Vuelvo, finalmente, a la época abstracta de la pintora, que cubre más o menos todos los 60 y gran parte de la exposición: son cuadros de mayor tamaño que las demás piezas, y casi nunca abandonan el soporte del papel, evidentemente predilecto en desfavor de las telas. Se trata de movidos ensamblajes de manchas contundentes –negro y gris sobre blanco– elípticas, circulares o cuadradas, en las que se insinúan, con efectos texturales riquísimos, papeles arrugados y pegados finamente (recurso apenas perceptible que ya había aparecido en los dibujos de los 50) que crean composiciones que no tienen semejanza con ningún otro abstracto uruguayo del período, aunque tal vez haya cierta asonancia, más de colores que formal, con los nerviosísimos cuadros de otra figura central del momento, como fue Hilda López.

Las tramas que crean son absolutamente hipnóticas y como “guiadas” por líneas que siguen los volúmenes y de repente se enhebran en símil moños, circulitos, arabescos, aun más audaces cuando a este tratamiento Vila le “agrega” el color: ahí explota un cromatismo que deja atrás a todos los compañeros de viaje informelles de la década, ligados a una abstracción informal más “europea” y lóbrega. El sorprendente rosa y sus variaciones (con, además, volitivas “apariciones” de amarillos y rojos) se inserta magníficamente en las negras espirales de las líneas y supera de repente el mismo pop de importación. Es un color que parecería inédito en la tradición oriental y que, sin embargo, ya se puede vislumbrar en algún Pedro Blanes Viale o en los reflejos de algún planista, pero aquí emana (todavía) una energía y una osadía urticantes. Las palabras de Torrens citadas al principio se hacen palpables.

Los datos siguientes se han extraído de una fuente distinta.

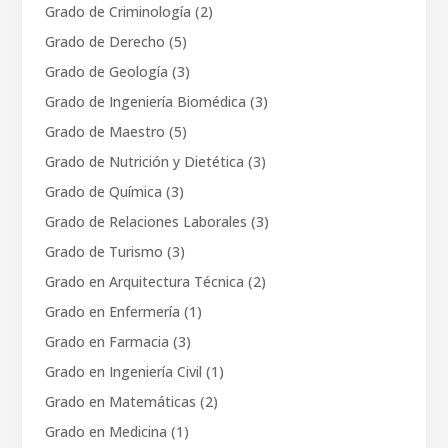
Grado de Criminología
(2)
Grado de Derecho
(5)
Grado de Geología
(3)
Grado de Ingeniería Biomédica
(3)
Grado de Maestro
(5)
Grado de Nutrición y Dietética
(3)
Grado de Química
(3)
Grado de Relaciones Laborales
(3)
Grado de Turismo
(3)
Grado en Arquitectura Técnica
(2)
Grado en Enfermería
(1)
Grado en Farmacia
(3)
Grado en Ingeniería Civil
(1)
Grado en Matemáticas
(2)
Grado en Medicina
(1)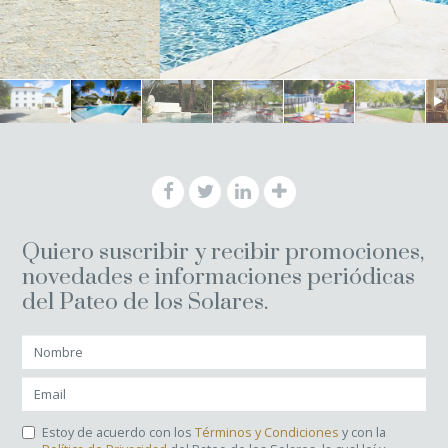
Quiero suscribir y recibir promociones,
novedades e informaciones periódicas
del Pateo de los Solares.
Estoy de acuerdo con los
Términos y Condiciones
y con la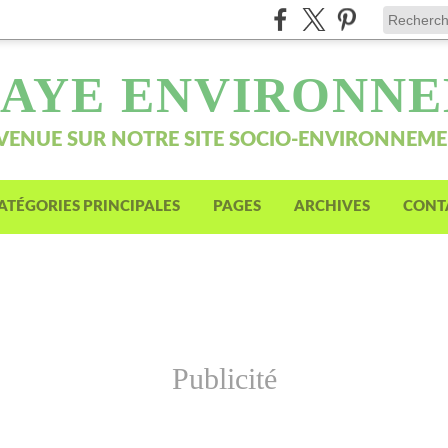
AYE ENVIRONN
VENUE SUR NOTRE SITE SOCIO-ENVIRONNEM
ATÉGORIES PRINCIPALES
PAGES
ARCHIVES
CONT
Publicité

El defecto de la exposición del Blanes podría ser el proponer sólo la Vila “pintora”, dejando tras bambalinas la performer de varias acciones llevadas a cabo entre 1966 y 1969. En realidad, simplemente Teresa Vila. Arte y tiempo sale del afán de querer mostrar todo y se focaliza en el lado más relegado de su producción, dado que la mínima fama que tenía Vila hasta ahora se reducía, a menudo, al hecho de haber organizado las primeras performances uruguayas de la historia (no poca cosa, claro). Empero, esto ya está de algunas formas “resuelto”: testimonios (documentos, afiches, fotos) de aquellas manifestaciones se pueden ver en la recién inaugurada Intersticios, en el Centro Cultural de España, donde la misma Pérez Buchelli reunió materiales inherentes a los “ambientes temáticos” y “acciones con temas” de esta gran artista.

Teresa Vila. Arte y tiempo. Curadoras: Cristina Bausero y Elisa Pérez Buchelli. Museo Blanes (Av. Millán 4015). Hasta el 3 de marzo.